À l’heure actuelle, il n’y a donc plus de livraison, pas de réassort possible, car le stock est « intégralement sur les présentoirs. Sauf surprise, je ne sais même pas comment on va faire pour tenir jusqu’au 20 janvier, avec des cartes iTunes ? », déclare-t-il le sourire au coin des lèvres. Cette fermeture est un « fiasco » selon Christian, « ce n’est pas à cause du piratage, GAME n’a pas su évoluer, depuis que je suis dans la boite, lorsque quelqu’un de la direction vient nous voir, on a l’impression de parler à un mur, à des gens qui ne connaissent rien au jeu vidéo, qui pensent que ça se vend comme des fruits ou des légumes avec si possible un maximum de profits », mais qu’aurait-il fallu changer alors ? « Je ne me prétends pas donneur de leçon, mais déjà, proposer un prix bas sur le site internet, et ne pas le répercuter en magasin, c’est suicidaire.

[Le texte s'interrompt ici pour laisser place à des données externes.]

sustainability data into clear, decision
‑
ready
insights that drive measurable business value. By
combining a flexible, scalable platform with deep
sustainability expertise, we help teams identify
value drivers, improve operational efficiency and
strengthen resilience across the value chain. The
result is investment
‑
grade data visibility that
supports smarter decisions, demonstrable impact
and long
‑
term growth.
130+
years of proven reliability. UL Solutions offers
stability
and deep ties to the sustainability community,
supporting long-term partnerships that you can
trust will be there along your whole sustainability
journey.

Micromania ont compris que s’ils voulaient garder un rythme soutenu en boutique, il ne fallait pas que le site internet devienne son propre concurrent ». Un triste constat qui vient aussi s’ajouter au bilan économique plus que négatif de GAME qui n’a jamais réussi à trouver l’équilibre.

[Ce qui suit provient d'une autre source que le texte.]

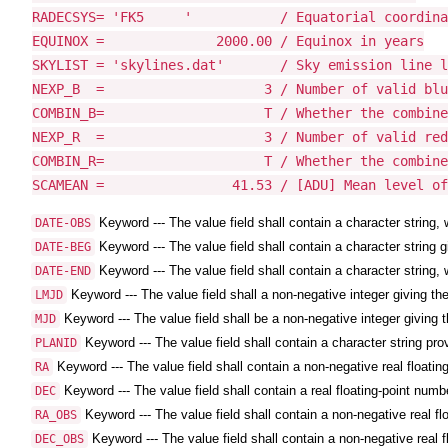
RADECSYS= 'FK5     '           / Equatorial coordina
EQUINOX =              2000.00 / Equinox in years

Les clients qui râlent ? « Rien à foutre »

Après cette journée où quasiment tous les clients lui ont demandé pourquoi il y avait autant de rabais, on sent une certaine lassitude : « En fait, je ne suis pas blasé, mais j’ai eu des réactions parfois phénoménales. Si certains étaient compatissants et regrettait finalement un peu, on en avait d’autre qui nous criait dessus en nous accusant que "de toute façon ce n’est que de votre faute", comme si nous, vendeur, on y pouvait quelque chose dans les prix de la distribution physique ». Mais alors que les achats de consoles se multiplient, la question qui revient souvent c’est que va-t-il advenir de la garantie ? « Pour Nintendo et Microsoft, c’est directement auprès d’eux qu’il faut voir, en revanche pour Sony, ils n’ont pas de support dédié, ils passent par un sous-traitant et il faut obligatoirement passé par l’endroit où l’on a acheté la console pour espérer qu’elle soit réparée, donc ces clients-là ne pourront pas profiter du SAV de Sony, et achètent une console sans garantie en somme ».

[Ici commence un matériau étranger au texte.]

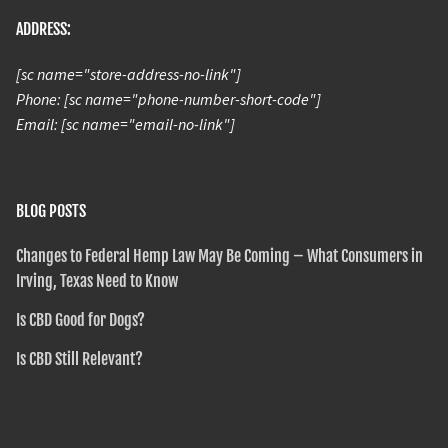
ADDRESS:
[sc name="store-address-no-link"]
Phone: [sc name="phone-number-short-code"]
Email: [sc name="email-no-link"]
BLOG POSTS
Changes to Federal Hemp Law May Be Coming – What Consumers in
Irving, Texas Need to Know
Is CBD Good for Dogs?
Is CBD Still Relevant?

Une première journée qui laisse une interrogation dans l’air : « Aujourd’hui, on n’a plus rien, si ce n’est du catalogue bas de gamme que personne, même avec une grosse réduction, ne va acheter. On va toutefois proposer des réductions allant jusqu'à -80% pour tout écouler. Et les gens qui râlent, car on a pas de stock alors qu’on affiche les boites en rayons sans comprendre que ce n’est pas de notre faute à nous si on ferme le magasin, et bien qu’ils aillent se faire foutre ». Un constat critique, des mots bien forts et un avenir morose : « s’il est très difficile de retrouver du boulot aujourd’hui, je ne compte pas postuler chez Micromania, il y a des méthodes beaucoup trop discutables, et j’avais ma petite équipe soudée jusqu’à présent, j’ai peur de ne plus m’y retrouver, je changerai sans doute de milieu ».

Merci à notre interlocuteur de nous avoir répondu lors de cette entrevue.